Picture, produced by Sidney Franklin
Director: William Wyler
Actress: Greer Garson
Actor: Walter Pidgeon
Supporting Actress: Teresa Wright
Supporting Actress: Dame May Whitty
Supporting Actor: Henry Travers
Screenplay: George Froeschel, James Hilton, Claudine West, and Arthur Wimperis
Cinematography (b/w): Joseph Ruttenberg
Editing: Harold F. Kress
Sound Recording: Douglas Shearer
Special Effects: Arnold Gillespie and Warren Newcombe (photographic); Douglas Shearer (sound)

Oscar Awards: 6

Supportig Actress: T. Wright

Oscar Context

Easily one of the worst films to have ever won the Best Picture Oscar. In 1942, Mrs. Miniver competed against The Invaders, Kings Row, The Magnificent Ambersons, The Pied Piper, The Pride of the Yankees, Random Harvest, The Talk of the Town, Wake Island, and Yankee Doodle Dandy.

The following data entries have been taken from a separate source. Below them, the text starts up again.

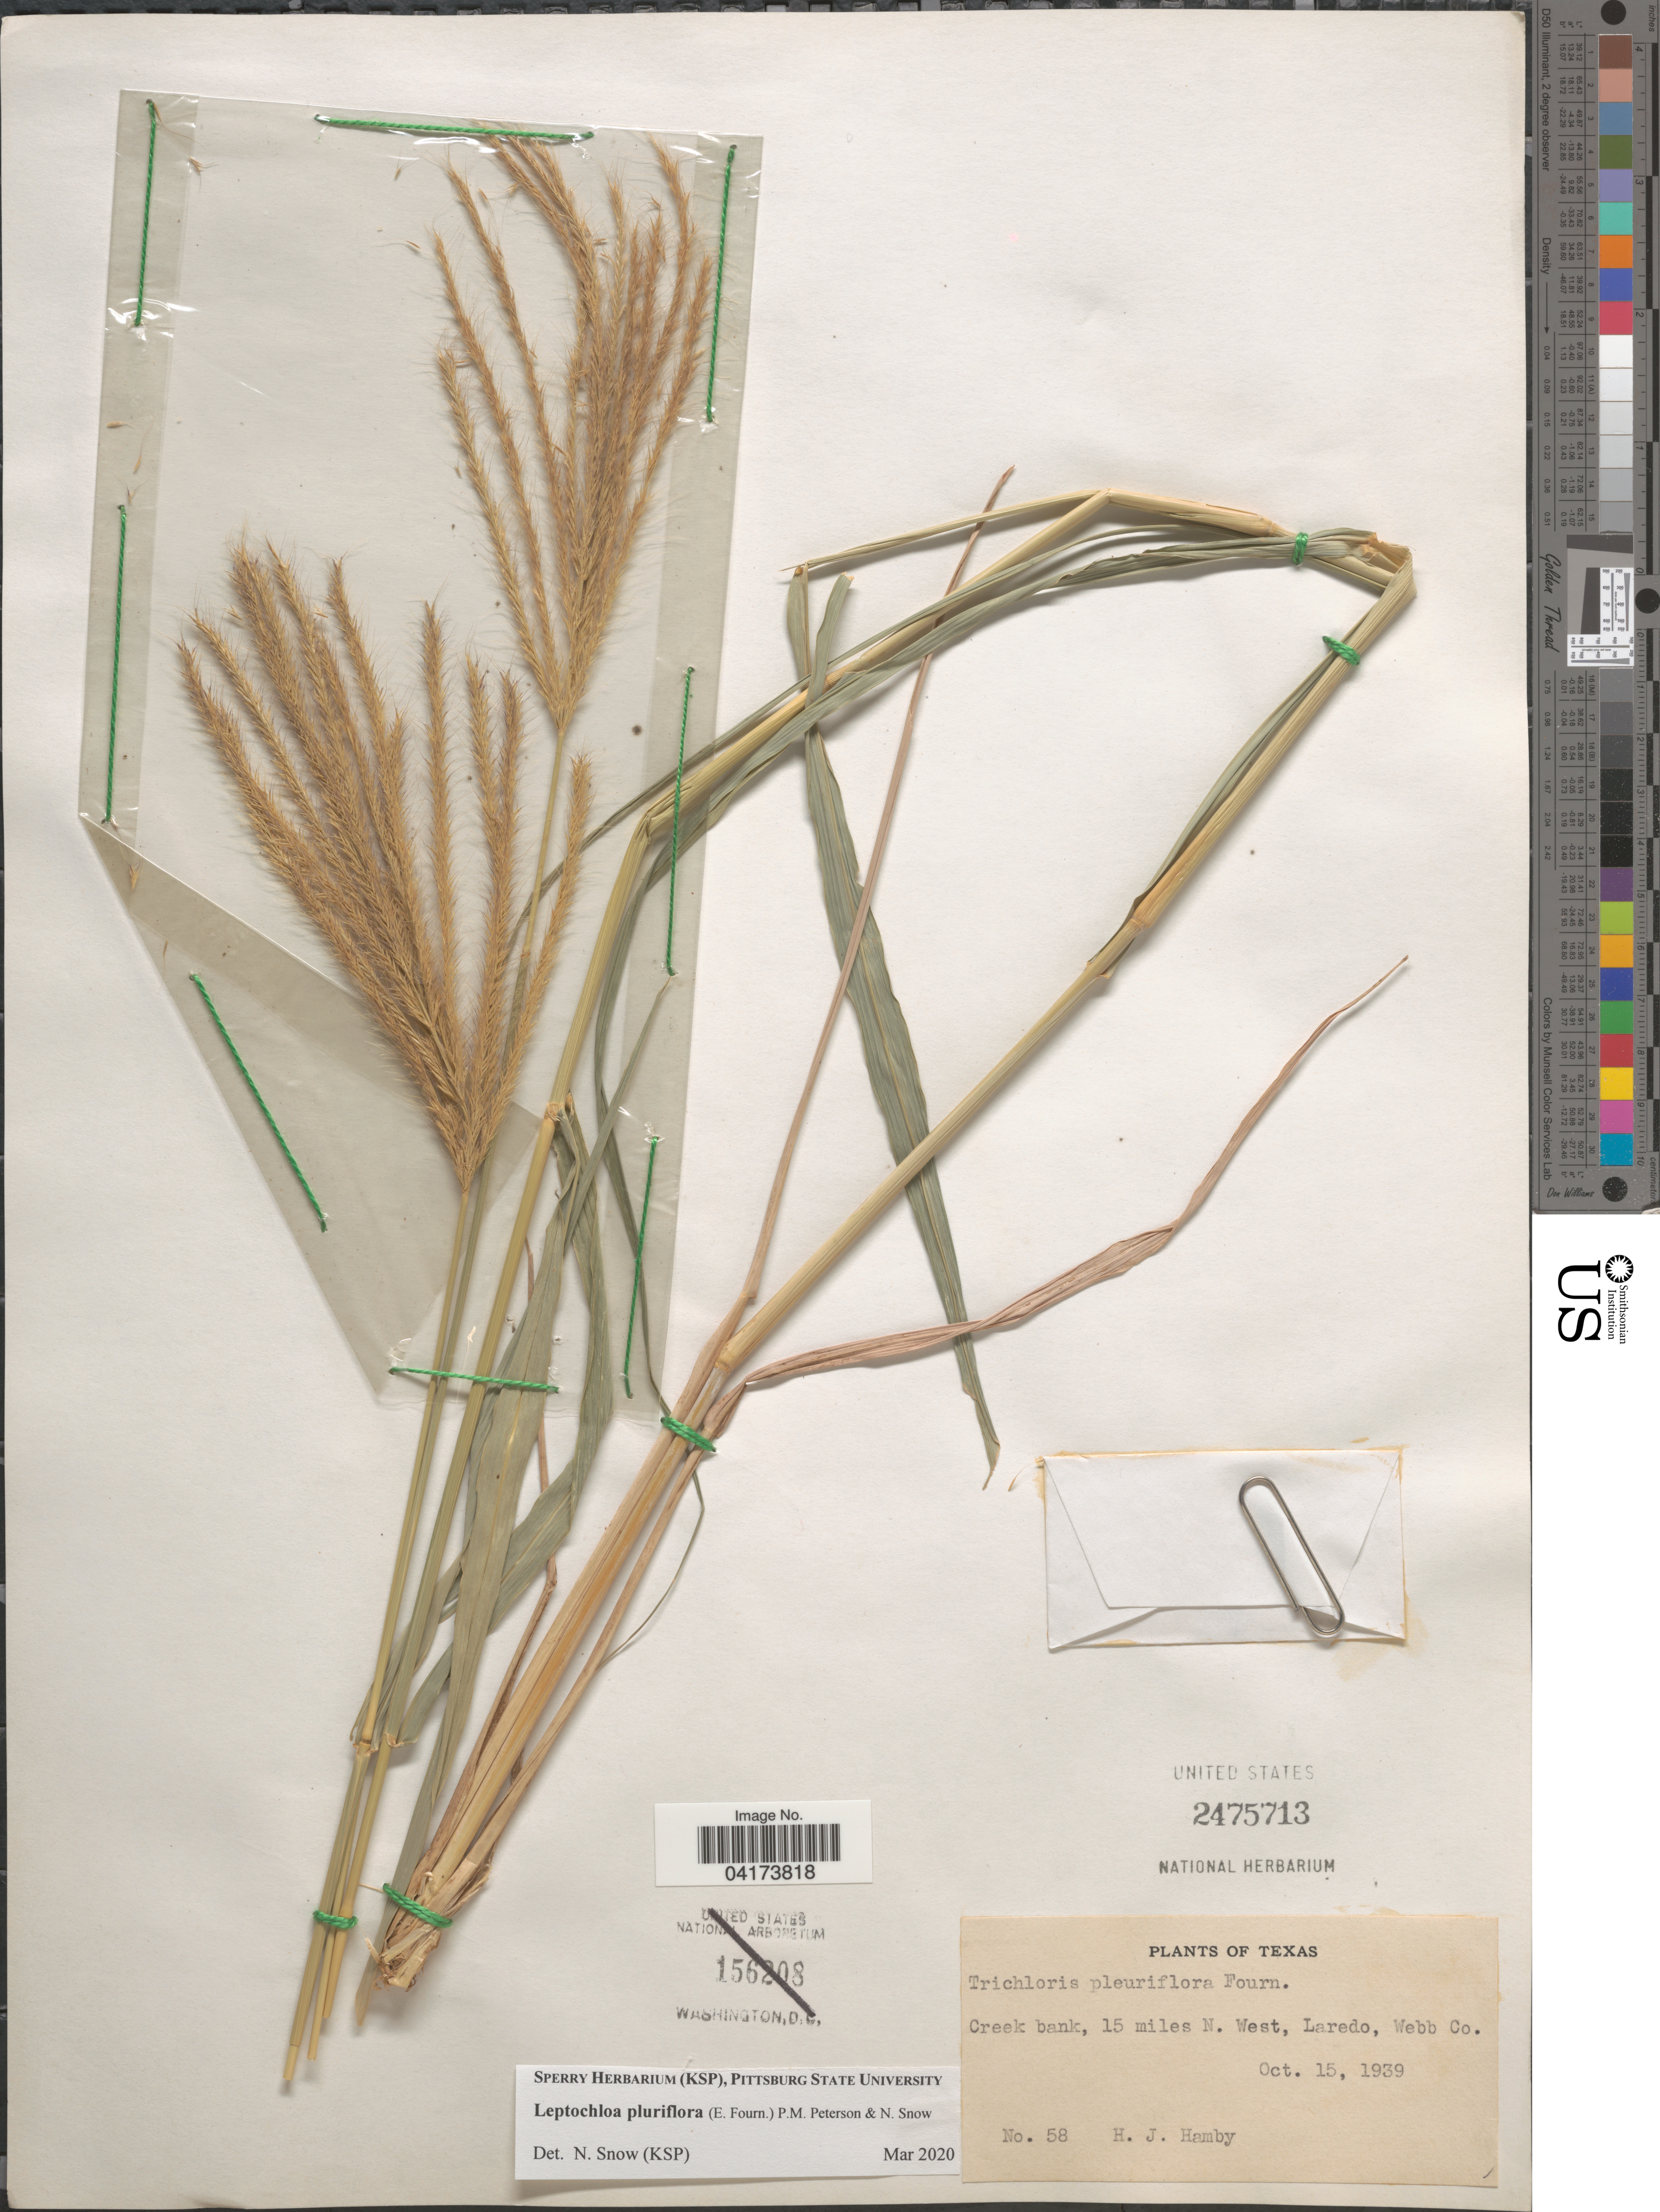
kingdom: Plantae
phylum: Tracheophyta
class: Liliopsida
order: Poales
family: Poaceae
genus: Leptochloa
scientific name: Leptochloa pluriflora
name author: (E. Fourn.) P.M. Peterson & N. Snow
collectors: H. Hamby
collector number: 58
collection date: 1939-10-15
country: United States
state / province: Texas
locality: Creek bank, 15 miles N. West, Laredo, Webb Co.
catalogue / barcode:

Most of these films were patriotic flag-wavers, reflecting the surrounding reality of the U.S. 1941 entry into WWII. Next to “Mrs. Miniver,” the Gary Cooper sports biopic “The Pride of the Yankees,” was the most nominated (11) picture, though it won only one Oscar, for Daniel Mandell's editing.

“Mrs. Miniver” is one of the few films that have garnered nominations in all four acting categories: Actor, Actress, Supporting Actor and Supporting Actress; in fact, there were two women in the supporting league alone. Teresa Wright joined a small group of Academy actors, have who received lead and supporting nomination in the same year; Wright was also nominated for “Pride of the Yankees.”